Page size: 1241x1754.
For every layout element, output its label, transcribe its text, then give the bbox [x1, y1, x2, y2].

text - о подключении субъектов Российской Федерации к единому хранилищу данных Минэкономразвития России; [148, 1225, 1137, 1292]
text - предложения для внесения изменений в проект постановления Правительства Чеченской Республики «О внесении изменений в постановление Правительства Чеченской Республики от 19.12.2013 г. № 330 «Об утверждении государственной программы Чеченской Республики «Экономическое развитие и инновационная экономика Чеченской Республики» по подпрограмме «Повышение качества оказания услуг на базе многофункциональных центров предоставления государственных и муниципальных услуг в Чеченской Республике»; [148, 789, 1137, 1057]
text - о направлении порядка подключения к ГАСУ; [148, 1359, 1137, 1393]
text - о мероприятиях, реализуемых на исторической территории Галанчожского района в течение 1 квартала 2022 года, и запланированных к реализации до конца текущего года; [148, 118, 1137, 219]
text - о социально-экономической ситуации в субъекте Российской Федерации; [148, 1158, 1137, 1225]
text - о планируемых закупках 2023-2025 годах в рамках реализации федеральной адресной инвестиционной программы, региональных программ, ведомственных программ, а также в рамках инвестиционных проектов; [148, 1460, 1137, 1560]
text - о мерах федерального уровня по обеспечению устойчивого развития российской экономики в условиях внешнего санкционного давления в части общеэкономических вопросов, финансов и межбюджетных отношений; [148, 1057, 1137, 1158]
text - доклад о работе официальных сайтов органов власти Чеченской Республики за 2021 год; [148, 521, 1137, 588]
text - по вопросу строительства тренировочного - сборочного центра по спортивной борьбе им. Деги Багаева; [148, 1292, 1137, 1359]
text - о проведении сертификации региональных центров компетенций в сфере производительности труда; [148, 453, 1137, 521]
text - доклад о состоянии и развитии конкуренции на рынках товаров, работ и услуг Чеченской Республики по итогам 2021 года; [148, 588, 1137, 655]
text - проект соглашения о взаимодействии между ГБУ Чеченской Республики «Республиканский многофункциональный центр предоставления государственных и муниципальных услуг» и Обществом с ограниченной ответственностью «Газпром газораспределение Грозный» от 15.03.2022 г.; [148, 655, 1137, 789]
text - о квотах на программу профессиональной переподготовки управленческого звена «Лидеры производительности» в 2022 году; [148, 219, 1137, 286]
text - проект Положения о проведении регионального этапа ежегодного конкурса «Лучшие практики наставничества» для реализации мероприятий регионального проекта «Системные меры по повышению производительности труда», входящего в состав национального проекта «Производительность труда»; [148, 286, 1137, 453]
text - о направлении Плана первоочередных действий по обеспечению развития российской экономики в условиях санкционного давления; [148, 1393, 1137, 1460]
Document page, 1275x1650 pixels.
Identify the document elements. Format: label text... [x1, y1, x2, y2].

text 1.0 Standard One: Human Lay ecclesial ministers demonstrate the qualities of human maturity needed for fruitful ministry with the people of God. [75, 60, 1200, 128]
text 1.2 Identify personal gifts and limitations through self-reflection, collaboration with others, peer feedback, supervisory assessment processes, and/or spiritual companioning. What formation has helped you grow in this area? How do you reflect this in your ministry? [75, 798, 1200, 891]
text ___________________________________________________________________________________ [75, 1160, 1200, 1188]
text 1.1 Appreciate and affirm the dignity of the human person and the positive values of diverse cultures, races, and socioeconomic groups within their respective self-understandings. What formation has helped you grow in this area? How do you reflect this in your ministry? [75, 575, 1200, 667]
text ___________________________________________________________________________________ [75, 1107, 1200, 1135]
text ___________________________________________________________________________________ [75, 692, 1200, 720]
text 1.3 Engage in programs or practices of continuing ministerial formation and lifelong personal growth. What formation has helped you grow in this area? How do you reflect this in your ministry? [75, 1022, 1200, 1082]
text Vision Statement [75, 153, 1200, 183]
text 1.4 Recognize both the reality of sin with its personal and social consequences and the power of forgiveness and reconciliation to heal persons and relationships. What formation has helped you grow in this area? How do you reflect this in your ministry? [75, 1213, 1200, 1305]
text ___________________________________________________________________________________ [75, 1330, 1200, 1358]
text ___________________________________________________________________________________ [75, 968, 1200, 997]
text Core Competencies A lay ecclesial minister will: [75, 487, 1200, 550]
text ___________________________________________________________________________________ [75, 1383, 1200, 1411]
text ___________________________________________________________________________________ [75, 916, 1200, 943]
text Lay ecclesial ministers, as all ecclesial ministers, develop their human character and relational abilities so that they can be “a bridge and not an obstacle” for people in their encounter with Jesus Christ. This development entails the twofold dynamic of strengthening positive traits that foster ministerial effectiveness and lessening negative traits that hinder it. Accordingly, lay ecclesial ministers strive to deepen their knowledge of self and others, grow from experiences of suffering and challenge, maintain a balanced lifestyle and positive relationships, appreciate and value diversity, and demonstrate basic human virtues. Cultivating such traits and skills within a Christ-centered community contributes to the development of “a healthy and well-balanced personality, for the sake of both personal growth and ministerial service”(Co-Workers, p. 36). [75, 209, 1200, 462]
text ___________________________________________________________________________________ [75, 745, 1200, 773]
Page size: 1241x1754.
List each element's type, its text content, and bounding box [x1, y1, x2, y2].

########################################

→ WHAT NEEDS TO BE DONE: Working from the entries above, filter out every line that lacks "label" and copy what remains.

→ FINISHED TASK:
For every layout element, output its label, transcribe its text, then give the bbox [x1, y1, x2, y2].
Identify the document elements. Format: label text... [x1, y1, x2, y2].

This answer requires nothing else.